Our trading policy sets out internal guidance and rules on the proper handling of inside information and for trading in the Company’s securities. In addition, our disclosure policy defines the information requirements and responsibilities with regard to informing the public in a fair and transparent manner, and at the earliest possible stage, about significant developments and changes concerning PolyPeptide.
We have introduced ordinary blocked periods, during which time the Company and blocked persons must not deal in Company securities or make respective recommendations to any other person regardless of whether or not such person is in possession of inside information. During the course of 2024, the Board of Directors brought forward the start of the ordinary blocked periods from 31 December and 30 June to 15 November and 15 May, respectively. Thus, PolyPeptide’s ordinary blocked periods are (i) from 15 November until the lapse of one trading day following the public release of our annual results and (ii) from 15 May until the lapse of one trading day following the public release of our half-year results.

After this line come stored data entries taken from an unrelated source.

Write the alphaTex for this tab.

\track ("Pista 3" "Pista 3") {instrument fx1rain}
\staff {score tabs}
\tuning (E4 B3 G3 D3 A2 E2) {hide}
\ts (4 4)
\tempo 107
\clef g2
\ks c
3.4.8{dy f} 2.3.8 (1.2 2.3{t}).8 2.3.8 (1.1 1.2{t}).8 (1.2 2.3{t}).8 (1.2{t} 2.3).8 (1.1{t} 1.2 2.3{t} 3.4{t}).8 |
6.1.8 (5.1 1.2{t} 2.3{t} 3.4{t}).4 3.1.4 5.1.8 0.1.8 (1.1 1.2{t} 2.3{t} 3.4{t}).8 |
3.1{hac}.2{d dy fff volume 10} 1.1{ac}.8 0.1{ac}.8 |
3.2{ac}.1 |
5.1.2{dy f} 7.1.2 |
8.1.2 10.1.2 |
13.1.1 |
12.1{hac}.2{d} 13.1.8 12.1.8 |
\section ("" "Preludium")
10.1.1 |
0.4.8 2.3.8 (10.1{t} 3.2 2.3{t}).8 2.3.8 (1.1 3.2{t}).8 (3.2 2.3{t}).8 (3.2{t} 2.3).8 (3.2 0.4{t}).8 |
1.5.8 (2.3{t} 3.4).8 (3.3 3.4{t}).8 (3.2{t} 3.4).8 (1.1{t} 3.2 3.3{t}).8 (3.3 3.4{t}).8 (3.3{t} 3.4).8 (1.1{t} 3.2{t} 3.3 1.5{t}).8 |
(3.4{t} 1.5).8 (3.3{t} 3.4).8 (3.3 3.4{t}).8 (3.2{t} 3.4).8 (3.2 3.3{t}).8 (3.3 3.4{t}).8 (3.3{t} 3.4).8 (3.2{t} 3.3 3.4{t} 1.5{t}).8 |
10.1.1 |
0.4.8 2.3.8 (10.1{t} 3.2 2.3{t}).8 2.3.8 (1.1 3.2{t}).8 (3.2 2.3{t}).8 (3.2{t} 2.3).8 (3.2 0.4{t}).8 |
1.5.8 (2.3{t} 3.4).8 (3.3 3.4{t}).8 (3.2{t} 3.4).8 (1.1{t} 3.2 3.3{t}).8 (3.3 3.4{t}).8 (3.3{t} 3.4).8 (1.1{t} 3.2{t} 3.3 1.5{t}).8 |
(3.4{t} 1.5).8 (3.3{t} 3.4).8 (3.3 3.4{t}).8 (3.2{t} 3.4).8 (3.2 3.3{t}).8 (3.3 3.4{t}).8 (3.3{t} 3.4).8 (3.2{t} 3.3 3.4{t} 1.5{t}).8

Blocked persons subject to the ordinary blocked periods include members of the Board of Directors, the Executive Committee, the PolyPeptide Management Committee and other individuals having access to inside information during these periods as identified by the CFO and General Counsel, in consultation with other members of management. The General Counsel maintains a list of the blocked persons, which is reviewed together with the CFO ahead of the commencement of each ordinary blocked period, and informs such individuals (other than members of the Board of Directors or the Executive Committee and the PolyPeptide Management Committee, who are ex officio blocked persons), of their designation as a blocked person. Each blocked person must also deliver an acknowledgment of their designation as a blocked person to the General Counsel. In addition, the General Counsel reminds all blocked persons by e-mail of the applicable restrictions ahead of each ordinary blackout period.
In 2024, the following ordinary blocked periods applied: from 31 December 2023 until (and including) 12 March 2024; from 15 May 2024 until (and including) 13 August 2024; and from 15 November 2024 until (and including) 11 March 2025. No exceptions to the ordinary blocked period were granted in 2024.
In addition to ordinary blocked periods, the Chair, CEO, CFO or the General Counsel may each impose extraordinary blocked periods from time to time where they consider it necessary or appropriate, including (without limitation) where inside information exists or may arise (for example in connection with a potential material transaction) or where restrictions are required or appropriate to comply with regulatory or other requirements.